YOUR INSTRUCTIONS:
Each record below is to be copied exactly; the pictures are to be omitted.

MATERIAL FOR THIS TASK:
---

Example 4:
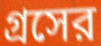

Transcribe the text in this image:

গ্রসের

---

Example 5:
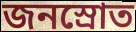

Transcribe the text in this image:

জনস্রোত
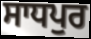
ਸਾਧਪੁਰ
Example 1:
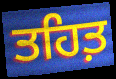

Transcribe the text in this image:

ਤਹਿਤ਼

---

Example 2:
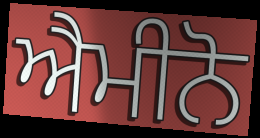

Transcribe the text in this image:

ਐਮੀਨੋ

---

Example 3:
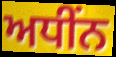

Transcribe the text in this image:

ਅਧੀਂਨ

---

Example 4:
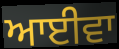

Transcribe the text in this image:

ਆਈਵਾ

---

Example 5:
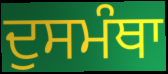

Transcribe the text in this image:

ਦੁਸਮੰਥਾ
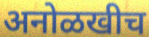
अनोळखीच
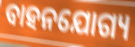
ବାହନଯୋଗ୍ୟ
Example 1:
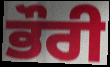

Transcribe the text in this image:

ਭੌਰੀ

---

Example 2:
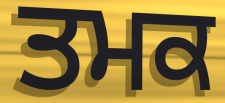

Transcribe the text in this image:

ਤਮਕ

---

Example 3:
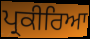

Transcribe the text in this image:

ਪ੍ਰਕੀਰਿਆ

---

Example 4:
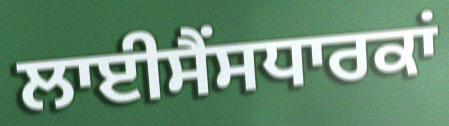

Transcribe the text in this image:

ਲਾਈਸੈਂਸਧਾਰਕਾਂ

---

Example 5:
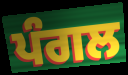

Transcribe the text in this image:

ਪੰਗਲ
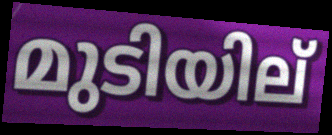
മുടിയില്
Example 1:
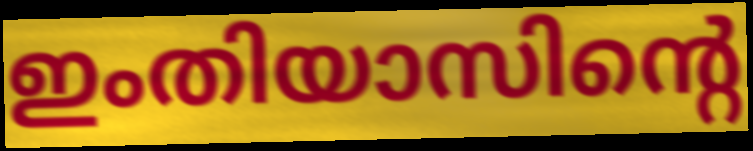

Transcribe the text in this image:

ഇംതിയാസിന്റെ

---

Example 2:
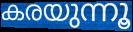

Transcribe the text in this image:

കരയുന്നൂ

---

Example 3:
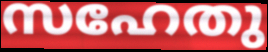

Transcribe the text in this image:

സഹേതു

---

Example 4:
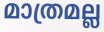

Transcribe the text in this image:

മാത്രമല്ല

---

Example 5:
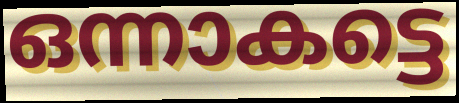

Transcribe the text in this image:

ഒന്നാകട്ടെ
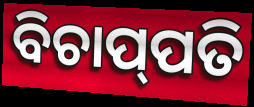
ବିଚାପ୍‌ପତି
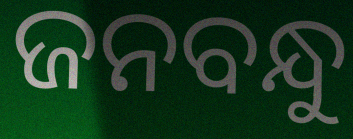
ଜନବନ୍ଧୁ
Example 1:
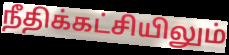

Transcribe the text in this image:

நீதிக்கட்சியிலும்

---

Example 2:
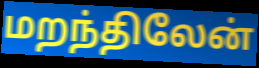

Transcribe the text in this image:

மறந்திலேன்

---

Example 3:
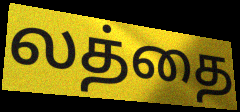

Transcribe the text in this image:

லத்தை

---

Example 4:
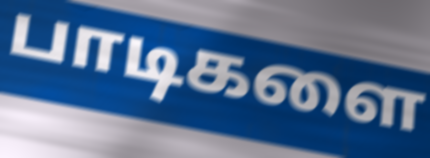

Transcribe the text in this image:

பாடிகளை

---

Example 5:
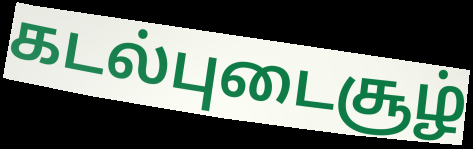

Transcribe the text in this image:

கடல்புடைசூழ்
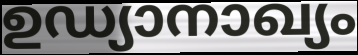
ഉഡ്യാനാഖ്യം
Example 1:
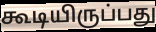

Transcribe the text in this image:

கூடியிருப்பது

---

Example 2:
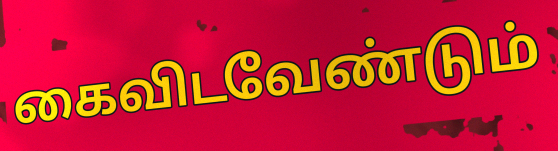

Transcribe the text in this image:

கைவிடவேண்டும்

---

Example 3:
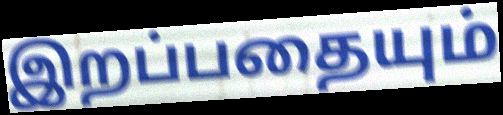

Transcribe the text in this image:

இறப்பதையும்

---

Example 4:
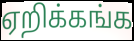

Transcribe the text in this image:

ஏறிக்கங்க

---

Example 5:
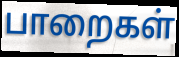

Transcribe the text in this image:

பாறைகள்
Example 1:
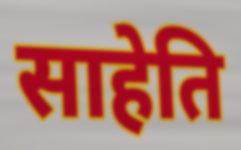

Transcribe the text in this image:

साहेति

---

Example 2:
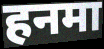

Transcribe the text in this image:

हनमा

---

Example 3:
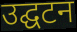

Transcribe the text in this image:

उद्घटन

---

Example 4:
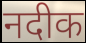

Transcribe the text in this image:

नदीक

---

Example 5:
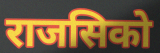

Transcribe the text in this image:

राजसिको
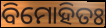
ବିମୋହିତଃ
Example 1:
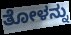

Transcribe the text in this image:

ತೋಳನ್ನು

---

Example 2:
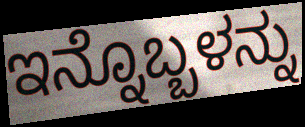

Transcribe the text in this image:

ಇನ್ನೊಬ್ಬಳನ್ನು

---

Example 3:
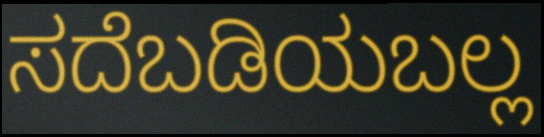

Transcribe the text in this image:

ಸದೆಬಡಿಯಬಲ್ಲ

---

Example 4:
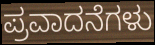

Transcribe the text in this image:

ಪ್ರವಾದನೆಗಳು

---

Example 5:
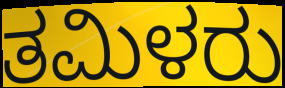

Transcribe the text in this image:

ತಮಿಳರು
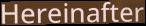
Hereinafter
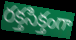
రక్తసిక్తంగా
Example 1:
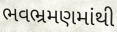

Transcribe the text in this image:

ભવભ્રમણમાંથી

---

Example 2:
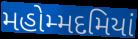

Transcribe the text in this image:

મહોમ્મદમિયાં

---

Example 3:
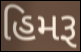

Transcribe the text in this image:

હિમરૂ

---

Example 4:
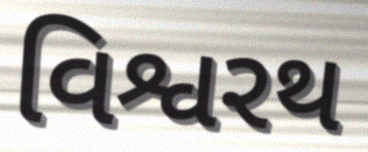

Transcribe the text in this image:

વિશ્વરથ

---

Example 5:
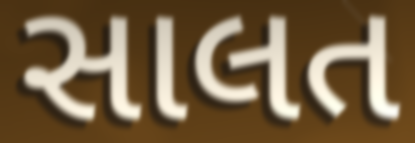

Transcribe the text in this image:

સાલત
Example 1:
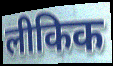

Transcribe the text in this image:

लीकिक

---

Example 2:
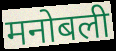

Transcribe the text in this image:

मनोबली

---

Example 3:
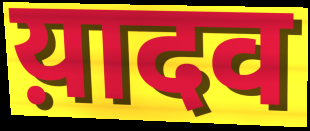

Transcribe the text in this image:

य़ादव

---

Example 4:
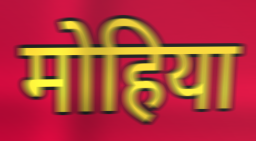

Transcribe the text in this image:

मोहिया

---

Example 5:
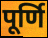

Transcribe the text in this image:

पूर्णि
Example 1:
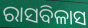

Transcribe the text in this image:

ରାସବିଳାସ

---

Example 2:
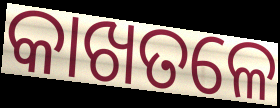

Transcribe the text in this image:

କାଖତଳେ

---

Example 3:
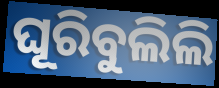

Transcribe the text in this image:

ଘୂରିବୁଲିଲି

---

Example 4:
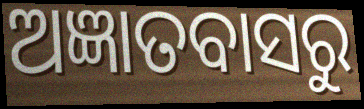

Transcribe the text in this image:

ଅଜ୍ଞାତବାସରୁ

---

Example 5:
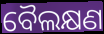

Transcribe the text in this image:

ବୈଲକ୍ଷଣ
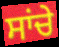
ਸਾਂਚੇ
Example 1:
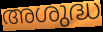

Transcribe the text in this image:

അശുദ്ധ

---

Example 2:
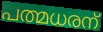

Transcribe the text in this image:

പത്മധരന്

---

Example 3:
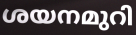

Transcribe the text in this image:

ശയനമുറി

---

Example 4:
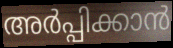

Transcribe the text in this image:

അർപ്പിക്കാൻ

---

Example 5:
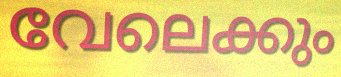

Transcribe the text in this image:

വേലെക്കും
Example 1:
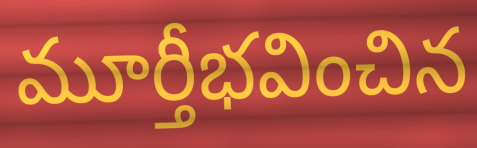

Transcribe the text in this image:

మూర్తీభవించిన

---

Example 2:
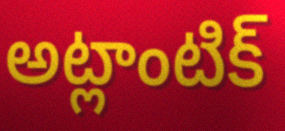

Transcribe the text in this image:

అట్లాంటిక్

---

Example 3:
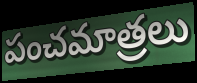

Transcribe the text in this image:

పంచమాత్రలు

RESULT OF THIS TASK:
---

Example 4:

Transcribe the text in this image:

গ্রসের

---

Example 5:

Transcribe the text in this image:

জনস্রোত
ਸਾਧਪੁਰ
Example 1:

Transcribe the text in this image:

ਤਹਿਤ਼

---

Example 2:

Transcribe the text in this image:

ਐਮੀਨੋ

---

Example 3:

Transcribe the text in this image:

ਅਧੀਂਨ

---

Example 4:

Transcribe the text in this image:

ਆਈਵਾ

---

Example 5:

Transcribe the text in this image:

ਦੁਸਮੰਥਾ
अनोळखीच
ବାହନଯୋଗ୍ୟ
Example 1:

Transcribe the text in this image:

ਭੌਰੀ

---

Example 2:

Transcribe the text in this image:

ਤਮਕ

---

Example 3:

Transcribe the text in this image:

ਪ੍ਰਕੀਰਿਆ

---

Example 4:

Transcribe the text in this image:

ਲਾਈਸੈਂਸਧਾਰਕਾਂ

---

Example 5:

Transcribe the text in this image:

ਪੰਗਲ
മുടിയില്
Example 1:

Transcribe the text in this image:

ഇംതിയാസിന്റെ

---

Example 2:

Transcribe the text in this image:

കരയുന്നൂ

---

Example 3:

Transcribe the text in this image:

സഹേതു

---

Example 4:

Transcribe the text in this image:

മാത്രമല്ല

---

Example 5:

Transcribe the text in this image:

ഒന്നാകട്ടെ
ବିଚାପ୍‌ପତି
ଜନବନ୍ଧୁ
Example 1:

Transcribe the text in this image:

நீதிக்கட்சியிலும்

---

Example 2:

Transcribe the text in this image:

மறந்திலேன்

---

Example 3:

Transcribe the text in this image:

லத்தை

---

Example 4:

Transcribe the text in this image:

பாடிகளை

---

Example 5:

Transcribe the text in this image:

கடல்புடைசூழ்
ഉഡ്യാനാഖ്യം
Example 1:

Transcribe the text in this image:

கூடியிருப்பது

---

Example 2:

Transcribe the text in this image:

கைவிடவேண்டும்

---

Example 3:

Transcribe the text in this image:

இறப்பதையும்

---

Example 4:

Transcribe the text in this image:

ஏறிக்கங்க

---

Example 5:

Transcribe the text in this image:

பாறைகள்
Example 1:

Transcribe the text in this image:

साहेति

---

Example 2:

Transcribe the text in this image:

हनमा

---

Example 3:

Transcribe the text in this image:

उद्घटन

---

Example 4:

Transcribe the text in this image:

नदीक

---

Example 5:

Transcribe the text in this image:

राजसिको
ବିମୋହିତଃ
Example 1:

Transcribe the text in this image:

ತೋಳನ್ನು

---

Example 2:

Transcribe the text in this image:

ಇನ್ನೊಬ್ಬಳನ್ನು

---

Example 3:

Transcribe the text in this image:

ಸದೆಬಡಿಯಬಲ್ಲ

---

Example 4:

Transcribe the text in this image:

ಪ್ರವಾದನೆಗಳು

---

Example 5:

Transcribe the text in this image:

ತಮಿಳರು
Hereinafter
రక్తసిక్తంగా
Example 1:

Transcribe the text in this image:

ભવભ્રમણમાંથી

---

Example 2:

Transcribe the text in this image:

મહોમ્મદમિયાં

---

Example 3:

Transcribe the text in this image:

હિમરૂ

---

Example 4:

Transcribe the text in this image:

વિશ્વરથ

---

Example 5:

Transcribe the text in this image:

સાલત
Example 1:

Transcribe the text in this image:

लीकिक

---

Example 2:

Transcribe the text in this image:

मनोबली

---

Example 3:

Transcribe the text in this image:

य़ादव

---

Example 4:

Transcribe the text in this image:

मोहिया

---

Example 5:

Transcribe the text in this image:

पूर्णि
Example 1:

Transcribe the text in this image:

ରାସବିଳାସ

---

Example 2:

Transcribe the text in this image:

କାଖତଳେ

---

Example 3:

Transcribe the text in this image:

ଘୂରିବୁଲିଲି

---

Example 4:

Transcribe the text in this image:

ଅଜ୍ଞାତବାସରୁ

---

Example 5:

Transcribe the text in this image:

ବୈଲକ୍ଷଣ
ਸਾਂਚੇ
Example 1:

Transcribe the text in this image:

അശുദ്ധ

---

Example 2:

Transcribe the text in this image:

പത്മധരന്

---

Example 3:

Transcribe the text in this image:

ശയനമുറി

---

Example 4:

Transcribe the text in this image:

അർപ്പിക്കാൻ

---

Example 5:

Transcribe the text in this image:

വേലെക്കും
Example 1:

Transcribe the text in this image:

మూర్తీభవించిన

---

Example 2:

Transcribe the text in this image:

అట్లాంటిక్

---

Example 3:

Transcribe the text in this image:

పంచమాత్రలు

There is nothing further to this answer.